One thing that I am pretty sure of is that Space makes "eccentric gas giant" and "episolar gas giant" systems far more common than they are in reality. I understand that it has been established from surveys of nearby stars that no more than 3–6% have detectable (ie. epistellar or eccentric) gas giant planets. If you modify the "Gas Giant Arrangement Table" on p. 107 to

Roll (3d6) g Arrangement
5 or less gapp no gas giant
6 – 15 gapppp conventional gas giant
16 gapgapgap eccentric gas giant
17 – 18 gappp epistellar gas giant

your results will be more realistic and habitable.

Quote:

Originally Posted by RyanW

A planet functions as a substantial heat sink, so living on an eccentrically orbiting planet won't be quite as extreme as summering on Venus and spending the winter on Mars.

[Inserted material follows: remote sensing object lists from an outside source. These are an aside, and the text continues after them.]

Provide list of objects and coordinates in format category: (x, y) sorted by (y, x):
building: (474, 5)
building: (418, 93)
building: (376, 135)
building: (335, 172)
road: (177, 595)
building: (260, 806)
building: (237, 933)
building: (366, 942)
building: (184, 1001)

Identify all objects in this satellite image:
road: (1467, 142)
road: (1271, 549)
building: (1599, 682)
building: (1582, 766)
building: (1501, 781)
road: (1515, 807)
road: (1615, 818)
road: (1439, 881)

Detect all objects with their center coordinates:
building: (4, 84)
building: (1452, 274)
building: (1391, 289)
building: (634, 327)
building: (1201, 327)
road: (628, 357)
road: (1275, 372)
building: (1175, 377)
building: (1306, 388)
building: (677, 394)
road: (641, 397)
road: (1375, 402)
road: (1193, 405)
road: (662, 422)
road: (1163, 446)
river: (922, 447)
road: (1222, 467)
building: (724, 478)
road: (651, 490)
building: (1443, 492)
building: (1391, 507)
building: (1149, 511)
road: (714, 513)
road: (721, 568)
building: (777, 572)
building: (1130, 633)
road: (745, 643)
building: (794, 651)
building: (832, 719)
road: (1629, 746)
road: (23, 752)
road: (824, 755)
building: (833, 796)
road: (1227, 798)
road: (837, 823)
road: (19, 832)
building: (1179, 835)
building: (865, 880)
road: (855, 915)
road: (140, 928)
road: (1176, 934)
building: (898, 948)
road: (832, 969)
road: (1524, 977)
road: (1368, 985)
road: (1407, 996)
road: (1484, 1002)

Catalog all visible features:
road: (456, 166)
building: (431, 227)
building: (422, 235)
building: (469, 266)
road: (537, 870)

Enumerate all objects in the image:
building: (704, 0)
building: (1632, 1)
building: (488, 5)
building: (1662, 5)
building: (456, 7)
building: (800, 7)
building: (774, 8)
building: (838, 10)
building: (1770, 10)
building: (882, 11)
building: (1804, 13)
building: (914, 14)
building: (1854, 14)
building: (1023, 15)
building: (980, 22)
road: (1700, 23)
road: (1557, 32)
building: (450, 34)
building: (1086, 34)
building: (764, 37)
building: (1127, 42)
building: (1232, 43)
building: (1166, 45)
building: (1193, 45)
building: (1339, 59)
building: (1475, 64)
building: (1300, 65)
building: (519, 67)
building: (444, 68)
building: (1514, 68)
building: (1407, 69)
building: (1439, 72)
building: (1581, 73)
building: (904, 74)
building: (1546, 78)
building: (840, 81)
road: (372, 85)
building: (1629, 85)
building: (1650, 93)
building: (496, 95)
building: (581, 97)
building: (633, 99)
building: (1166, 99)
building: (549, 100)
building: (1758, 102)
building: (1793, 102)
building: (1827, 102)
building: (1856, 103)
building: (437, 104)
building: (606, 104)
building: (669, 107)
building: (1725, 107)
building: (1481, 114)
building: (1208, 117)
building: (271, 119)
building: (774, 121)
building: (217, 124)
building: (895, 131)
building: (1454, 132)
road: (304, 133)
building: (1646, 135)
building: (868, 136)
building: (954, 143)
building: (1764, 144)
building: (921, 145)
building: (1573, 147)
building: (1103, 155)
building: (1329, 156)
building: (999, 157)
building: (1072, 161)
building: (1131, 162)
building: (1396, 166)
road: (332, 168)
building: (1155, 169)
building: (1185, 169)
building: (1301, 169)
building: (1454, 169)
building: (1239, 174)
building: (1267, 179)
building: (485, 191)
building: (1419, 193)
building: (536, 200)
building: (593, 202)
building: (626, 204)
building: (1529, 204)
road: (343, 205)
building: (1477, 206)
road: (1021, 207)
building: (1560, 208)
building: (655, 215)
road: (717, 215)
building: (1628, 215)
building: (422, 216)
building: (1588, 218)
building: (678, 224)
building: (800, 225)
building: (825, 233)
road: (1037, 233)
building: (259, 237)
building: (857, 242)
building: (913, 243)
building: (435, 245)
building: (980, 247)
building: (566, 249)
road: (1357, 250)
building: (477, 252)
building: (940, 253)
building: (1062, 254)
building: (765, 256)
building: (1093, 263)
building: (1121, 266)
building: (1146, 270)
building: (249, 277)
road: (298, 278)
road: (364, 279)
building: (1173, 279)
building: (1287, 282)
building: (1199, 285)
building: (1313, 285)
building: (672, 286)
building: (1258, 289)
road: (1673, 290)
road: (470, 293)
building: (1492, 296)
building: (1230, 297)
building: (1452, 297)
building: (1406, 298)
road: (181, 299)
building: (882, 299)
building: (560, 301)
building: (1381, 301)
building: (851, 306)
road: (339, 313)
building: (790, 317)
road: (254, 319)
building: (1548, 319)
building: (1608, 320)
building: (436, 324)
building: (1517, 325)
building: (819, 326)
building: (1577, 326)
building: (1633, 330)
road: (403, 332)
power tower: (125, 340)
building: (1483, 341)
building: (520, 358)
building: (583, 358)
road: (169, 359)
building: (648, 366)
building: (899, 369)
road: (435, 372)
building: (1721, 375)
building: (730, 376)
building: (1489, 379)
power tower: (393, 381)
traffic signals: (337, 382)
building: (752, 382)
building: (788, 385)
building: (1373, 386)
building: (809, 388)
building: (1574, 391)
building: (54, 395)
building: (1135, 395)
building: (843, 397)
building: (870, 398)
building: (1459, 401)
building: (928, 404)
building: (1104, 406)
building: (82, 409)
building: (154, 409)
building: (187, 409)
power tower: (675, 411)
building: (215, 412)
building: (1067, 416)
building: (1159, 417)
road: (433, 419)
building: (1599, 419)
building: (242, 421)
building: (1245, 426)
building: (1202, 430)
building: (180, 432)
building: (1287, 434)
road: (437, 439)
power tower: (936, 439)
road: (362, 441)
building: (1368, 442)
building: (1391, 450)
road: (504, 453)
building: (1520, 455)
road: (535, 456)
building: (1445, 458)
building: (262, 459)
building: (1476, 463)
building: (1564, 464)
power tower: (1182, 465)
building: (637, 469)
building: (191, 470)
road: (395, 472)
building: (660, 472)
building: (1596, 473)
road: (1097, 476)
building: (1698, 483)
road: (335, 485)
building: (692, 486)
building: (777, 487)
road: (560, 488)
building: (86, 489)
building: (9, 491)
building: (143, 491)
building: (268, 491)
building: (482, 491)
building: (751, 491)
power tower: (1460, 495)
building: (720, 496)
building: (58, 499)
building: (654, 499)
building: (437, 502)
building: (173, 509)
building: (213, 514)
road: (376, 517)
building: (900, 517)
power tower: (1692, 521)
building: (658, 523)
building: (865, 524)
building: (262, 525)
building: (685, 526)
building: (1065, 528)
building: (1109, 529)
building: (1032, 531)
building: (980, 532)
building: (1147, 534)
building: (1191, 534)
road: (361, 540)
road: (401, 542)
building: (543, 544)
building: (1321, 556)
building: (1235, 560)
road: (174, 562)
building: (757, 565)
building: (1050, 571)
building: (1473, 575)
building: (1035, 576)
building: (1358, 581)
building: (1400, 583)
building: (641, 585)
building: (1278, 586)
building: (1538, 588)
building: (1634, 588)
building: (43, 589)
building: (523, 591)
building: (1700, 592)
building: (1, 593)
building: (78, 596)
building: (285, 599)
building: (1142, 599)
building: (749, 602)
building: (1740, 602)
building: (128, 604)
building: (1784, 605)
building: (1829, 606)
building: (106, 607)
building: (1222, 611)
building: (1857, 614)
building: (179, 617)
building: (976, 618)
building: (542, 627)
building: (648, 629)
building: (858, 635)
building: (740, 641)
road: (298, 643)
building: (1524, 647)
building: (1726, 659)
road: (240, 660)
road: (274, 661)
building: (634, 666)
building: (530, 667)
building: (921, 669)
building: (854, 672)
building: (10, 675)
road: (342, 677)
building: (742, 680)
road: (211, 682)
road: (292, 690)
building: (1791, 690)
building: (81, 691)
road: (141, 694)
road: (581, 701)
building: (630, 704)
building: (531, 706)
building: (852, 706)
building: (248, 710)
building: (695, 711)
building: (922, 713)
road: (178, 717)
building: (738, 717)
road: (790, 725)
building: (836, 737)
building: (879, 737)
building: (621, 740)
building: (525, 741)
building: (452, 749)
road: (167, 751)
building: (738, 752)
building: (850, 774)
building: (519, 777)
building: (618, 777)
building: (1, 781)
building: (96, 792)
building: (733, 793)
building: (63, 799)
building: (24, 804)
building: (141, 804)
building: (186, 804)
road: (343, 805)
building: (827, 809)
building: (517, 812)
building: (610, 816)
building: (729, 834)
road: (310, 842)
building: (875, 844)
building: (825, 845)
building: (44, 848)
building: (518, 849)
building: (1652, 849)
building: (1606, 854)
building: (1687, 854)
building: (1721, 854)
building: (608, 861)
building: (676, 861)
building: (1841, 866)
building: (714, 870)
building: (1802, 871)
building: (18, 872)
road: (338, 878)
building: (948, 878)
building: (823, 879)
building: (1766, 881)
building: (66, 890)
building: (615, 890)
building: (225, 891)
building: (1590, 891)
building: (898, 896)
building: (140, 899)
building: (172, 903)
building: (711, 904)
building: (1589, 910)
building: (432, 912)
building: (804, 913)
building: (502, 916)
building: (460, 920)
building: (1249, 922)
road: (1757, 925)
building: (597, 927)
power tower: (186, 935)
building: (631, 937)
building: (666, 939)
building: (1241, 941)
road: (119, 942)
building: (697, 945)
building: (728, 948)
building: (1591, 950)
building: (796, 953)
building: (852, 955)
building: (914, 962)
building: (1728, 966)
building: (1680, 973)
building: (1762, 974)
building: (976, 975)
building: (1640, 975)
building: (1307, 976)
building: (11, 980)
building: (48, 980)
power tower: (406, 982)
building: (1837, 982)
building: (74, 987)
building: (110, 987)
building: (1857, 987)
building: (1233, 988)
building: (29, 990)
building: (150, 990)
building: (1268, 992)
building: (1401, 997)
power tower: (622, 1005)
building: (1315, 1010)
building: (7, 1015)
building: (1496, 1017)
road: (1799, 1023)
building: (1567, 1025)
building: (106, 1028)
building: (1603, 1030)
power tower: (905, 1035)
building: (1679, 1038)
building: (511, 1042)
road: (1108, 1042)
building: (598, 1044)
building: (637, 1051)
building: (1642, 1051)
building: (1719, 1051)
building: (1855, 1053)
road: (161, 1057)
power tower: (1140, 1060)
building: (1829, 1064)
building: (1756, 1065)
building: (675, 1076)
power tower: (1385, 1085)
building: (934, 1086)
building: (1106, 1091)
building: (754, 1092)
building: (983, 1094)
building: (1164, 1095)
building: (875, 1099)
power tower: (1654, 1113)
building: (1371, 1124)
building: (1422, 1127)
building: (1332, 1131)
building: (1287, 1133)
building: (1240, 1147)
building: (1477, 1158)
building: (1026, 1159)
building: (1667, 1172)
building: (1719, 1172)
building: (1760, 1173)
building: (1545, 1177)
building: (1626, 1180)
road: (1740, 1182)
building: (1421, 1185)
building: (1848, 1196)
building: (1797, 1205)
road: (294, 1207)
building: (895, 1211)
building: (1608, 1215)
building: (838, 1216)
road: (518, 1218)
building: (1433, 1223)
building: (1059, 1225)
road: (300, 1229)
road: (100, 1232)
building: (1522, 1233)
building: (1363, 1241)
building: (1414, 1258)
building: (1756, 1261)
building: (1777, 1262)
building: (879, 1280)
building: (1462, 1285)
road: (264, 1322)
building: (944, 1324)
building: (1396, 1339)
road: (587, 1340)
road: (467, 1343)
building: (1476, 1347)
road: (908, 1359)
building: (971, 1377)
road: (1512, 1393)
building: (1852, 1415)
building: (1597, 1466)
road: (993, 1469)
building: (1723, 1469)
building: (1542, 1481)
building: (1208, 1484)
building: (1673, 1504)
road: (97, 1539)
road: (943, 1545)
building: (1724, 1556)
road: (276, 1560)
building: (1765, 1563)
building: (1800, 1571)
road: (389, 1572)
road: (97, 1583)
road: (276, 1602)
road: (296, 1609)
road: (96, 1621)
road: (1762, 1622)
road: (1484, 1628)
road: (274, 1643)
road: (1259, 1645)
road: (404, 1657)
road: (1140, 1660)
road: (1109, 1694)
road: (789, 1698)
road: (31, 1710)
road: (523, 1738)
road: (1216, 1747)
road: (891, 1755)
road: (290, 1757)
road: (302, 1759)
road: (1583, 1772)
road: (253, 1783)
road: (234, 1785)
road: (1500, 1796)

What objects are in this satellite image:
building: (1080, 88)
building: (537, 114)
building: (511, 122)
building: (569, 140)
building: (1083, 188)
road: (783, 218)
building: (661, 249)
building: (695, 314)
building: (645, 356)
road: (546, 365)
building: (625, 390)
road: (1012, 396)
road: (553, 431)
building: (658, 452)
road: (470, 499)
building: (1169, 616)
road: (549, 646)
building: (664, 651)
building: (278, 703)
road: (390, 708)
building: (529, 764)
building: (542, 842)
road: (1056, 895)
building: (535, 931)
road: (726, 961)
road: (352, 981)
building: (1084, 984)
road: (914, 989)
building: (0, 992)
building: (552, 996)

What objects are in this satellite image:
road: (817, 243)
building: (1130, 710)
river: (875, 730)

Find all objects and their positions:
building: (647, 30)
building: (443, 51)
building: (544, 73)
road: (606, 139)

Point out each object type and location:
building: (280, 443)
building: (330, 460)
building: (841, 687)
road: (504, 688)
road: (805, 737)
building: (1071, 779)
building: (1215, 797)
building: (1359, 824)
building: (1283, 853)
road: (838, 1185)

No, but it could be pretty bad. The temperature extremes of day and night are mild compared to those estimated for the dayside and nightside of a tide-locked planet, but they are not negligible. Annual temperature variations due to eccentricity are not as strongly-driven as that, but on the other hand they get more time to build up.